LESETEXT:

------------------------------------------------------------------------

Dass §3 Abs2 TGVG nur die Niederlassungs-, Dienstleistungs- und Kapitalverkehrsfreiheit aufzähle, sei unproblematisch: Zum einen würden sich Arbeitnehmerfreizügigkeit und Aufenthaltsrecht nur auf natürliche Personen beziehen, sodass ihre Anwendung auf Gesellschaften schon sachlich nicht in Betracht komme. Zum anderen vermittle die Kapitalverkehrsfreiheit im Lichte der Rechtsprechung des EuGH ein umfassendes, vom Zweck des Rechtserwerbes unabhängiges Recht zum Erwerb von Grundstücken jeder Art, sodass sämtliche Grunderwerbe durch EU-Gesellschaften bereits auf Grund der Kapitalverkehrsfreiheit zulässig seien.

4.3.    Daraus ergebe sich für das Landesverwaltungsgericht, dass Gesellschaften mit Sitz in einem EU- bzw. EWR-Mitgliedstaat letztlich österreichischen natürlichen Personen gleichgestellt seien. Sie seien damit als Inländer zu behandeln, unabhängig davon, ob am Gesellschaftskapital allein EU- bzw. EWR-Angehörige beteiligt seien oder auch Drittstaatsangehörige. Die Frage der Staatsangehörigkeit der am Gesellschaftskapital beteiligten Personen spiele somit bei EU- bzw. EWR-Gesellschaften keine Rolle und dürfe dies aus unionsrechtlicher Sicht auch nicht.

4.4.    Demgegenüber seien Gesellschaften mit Sitz in Österreich (wie vorliegend die **************** GmbH) benachteiligt, weil diese nach §2 Abs7 litb TGVG nur dann als Inländer gelten würden, wenn deren Gesellschaftskapital oder Anteile am Vermögen nicht mindestens zur Hälfte Drittstaatsangehörigen gehörten. Bei Gesellschaften mit Sitz in Österreich solle nach dem TGVG abweichend von den Regelungen für EU-Gesellschaften auch die Staatsangehörigkeit der Gesellschafter für die Qualifikation einer Gesellschaft als Inländer maßgeblich sein. Bei mehrheitlicher Beteiligung von Drittstaatsangehörigen (wie vorliegend) seien österreichische Gesellschaften daher im Gegensatz zu ähnlich strukturierten EU-Gesellschaften einem Genehmigungsverfahren gemäß §12 f. TGVG unterworfen.

------------------------------------------------------------------------

BEREITGESTELLTES MATERIAL:
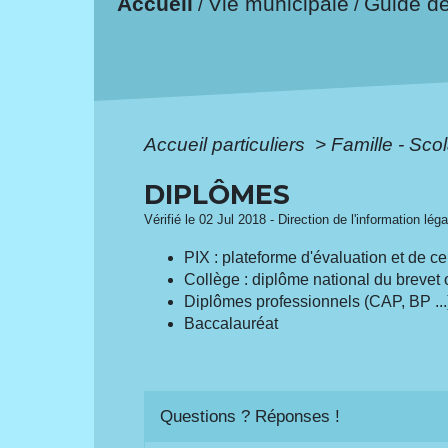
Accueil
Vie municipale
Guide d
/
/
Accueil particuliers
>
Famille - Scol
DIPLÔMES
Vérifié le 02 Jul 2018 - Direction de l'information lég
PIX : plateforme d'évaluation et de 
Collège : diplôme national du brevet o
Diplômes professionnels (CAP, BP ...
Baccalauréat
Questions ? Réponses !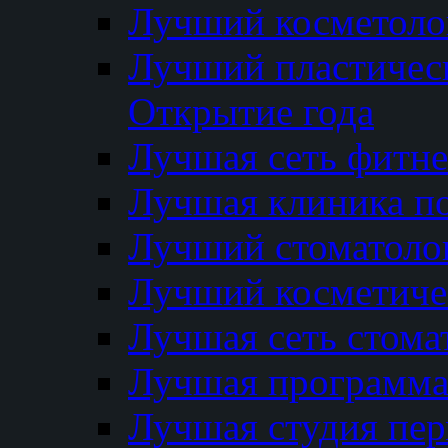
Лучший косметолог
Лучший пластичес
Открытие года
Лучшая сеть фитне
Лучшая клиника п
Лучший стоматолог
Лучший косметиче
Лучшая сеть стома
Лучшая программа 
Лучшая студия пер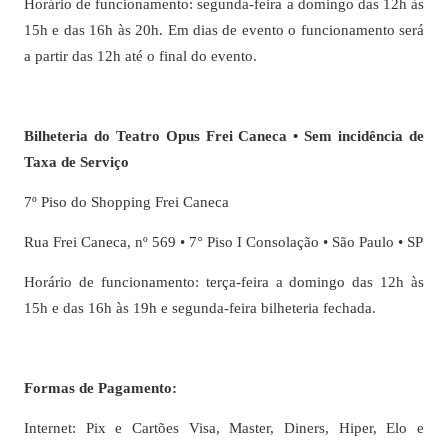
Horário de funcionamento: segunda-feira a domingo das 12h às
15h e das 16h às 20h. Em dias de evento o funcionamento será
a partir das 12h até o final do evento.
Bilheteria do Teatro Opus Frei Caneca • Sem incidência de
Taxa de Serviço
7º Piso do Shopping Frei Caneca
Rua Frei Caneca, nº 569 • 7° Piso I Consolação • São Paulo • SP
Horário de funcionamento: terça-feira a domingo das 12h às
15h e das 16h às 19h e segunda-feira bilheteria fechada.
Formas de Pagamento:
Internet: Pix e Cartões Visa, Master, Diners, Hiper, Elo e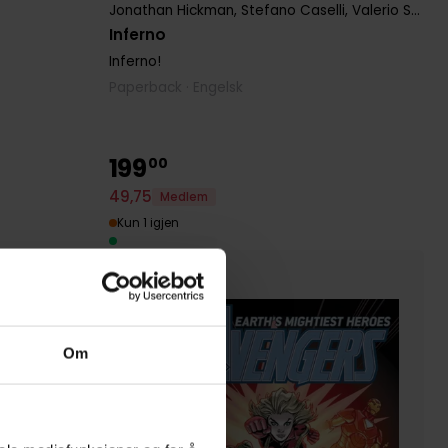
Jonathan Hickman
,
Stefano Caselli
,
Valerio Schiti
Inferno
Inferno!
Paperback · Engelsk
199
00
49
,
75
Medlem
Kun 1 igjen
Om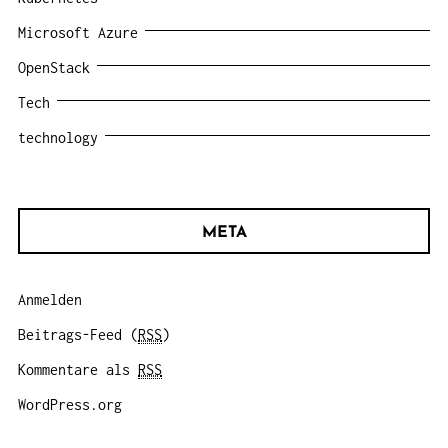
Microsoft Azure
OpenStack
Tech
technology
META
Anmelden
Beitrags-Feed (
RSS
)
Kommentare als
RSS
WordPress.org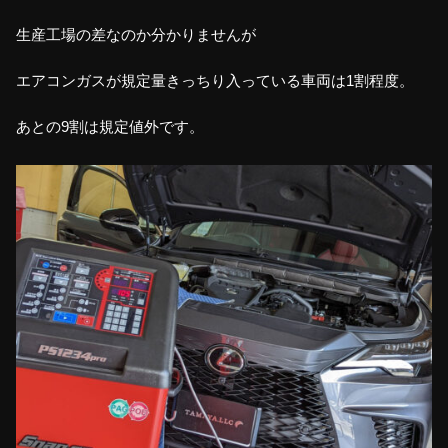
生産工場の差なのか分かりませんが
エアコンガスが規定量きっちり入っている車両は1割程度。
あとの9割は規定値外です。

------------------------------------------------------------------------

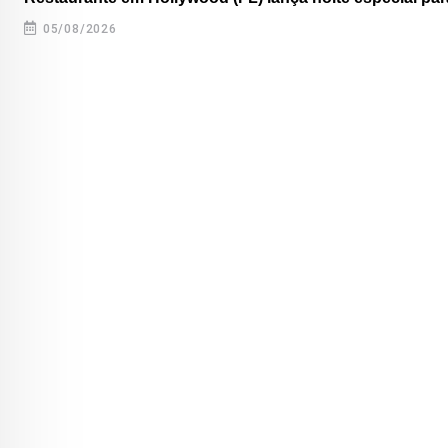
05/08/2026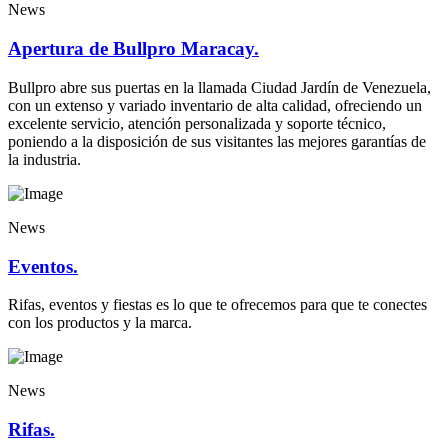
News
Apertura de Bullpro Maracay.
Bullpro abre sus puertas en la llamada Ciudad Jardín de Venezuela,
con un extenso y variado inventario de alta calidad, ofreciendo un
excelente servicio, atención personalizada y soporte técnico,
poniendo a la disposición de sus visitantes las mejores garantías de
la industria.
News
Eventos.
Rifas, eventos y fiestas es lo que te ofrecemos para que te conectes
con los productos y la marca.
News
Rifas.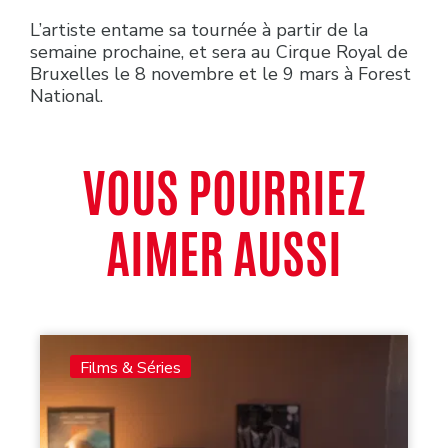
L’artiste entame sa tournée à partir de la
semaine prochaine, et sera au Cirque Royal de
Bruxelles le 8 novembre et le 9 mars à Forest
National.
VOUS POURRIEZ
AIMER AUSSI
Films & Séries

------------------------------------------------------------------------

AUFGABE 1:
Beantworten Sie die folgenden Fragen anhand des Lesetextes.
(a) Auf wen beziehen sich Arbeitnehmerfreizügigkeit und Aufenthaltsrecht?
(b) Wem sind Gesellschaften mit Sitz in einem EU- bzw. EWR-Mitgliedstaat nach Ansicht des Landesverwaltungsgerichts letztlich gleichgestellt?
(c) Welchem Verfahren sind österreichische Gesellschaften bei mehrheitlicher Beteiligung von Drittstaatsangehörigen unterworfen?
AUFGABE 2:
Nennen Sie alle Bestimmungen des TGVG, die im Lesetext mit Paragraphenangabe zitiert werden.
AUFGABE 3:
Schreiben Sie aus dem Lesetext den Abschnitt ab, beginnend mit "Dass §3 Abs2" und weiter bis einschließlich "Kapitalverkehrsfreiheit zulässig seien.".

LÖSUNG 1:
(a) Nur auf natürliche Personen.
(b) Österreichischen natürlichen Personen.
(c) Einem Genehmigungsverfahren gemäß §12 f. TGVG.

LÖSUNG 2:
§3 Abs2 TGVG
§2 Abs7 litb TGVG
§12 f. TGVG

LÖSUNG 3:
Dass §3 Abs2 TGVG nur die Niederlassungs-, Dienstleistungs- und Kapitalverkehrsfreiheit aufzähle, sei unproblematisch: Zum einen würden sich Arbeitnehmerfreizügigkeit und Aufenthaltsrecht nur auf natürliche Personen beziehen, sodass ihre Anwendung auf Gesellschaften schon sachlich nicht in Betracht komme. Zum anderen vermittle die Kapitalverkehrsfreiheit im Lichte der Rechtsprechung des EuGH ein umfassendes, vom Zweck des Rechtserwerbes unabhängiges Recht zum Erwerb von Grundstücken jeder Art, sodass sämtliche Grunderwerbe durch EU-Gesellschaften bereits auf Grund der Kapitalverkehrsfreiheit zulässig seien.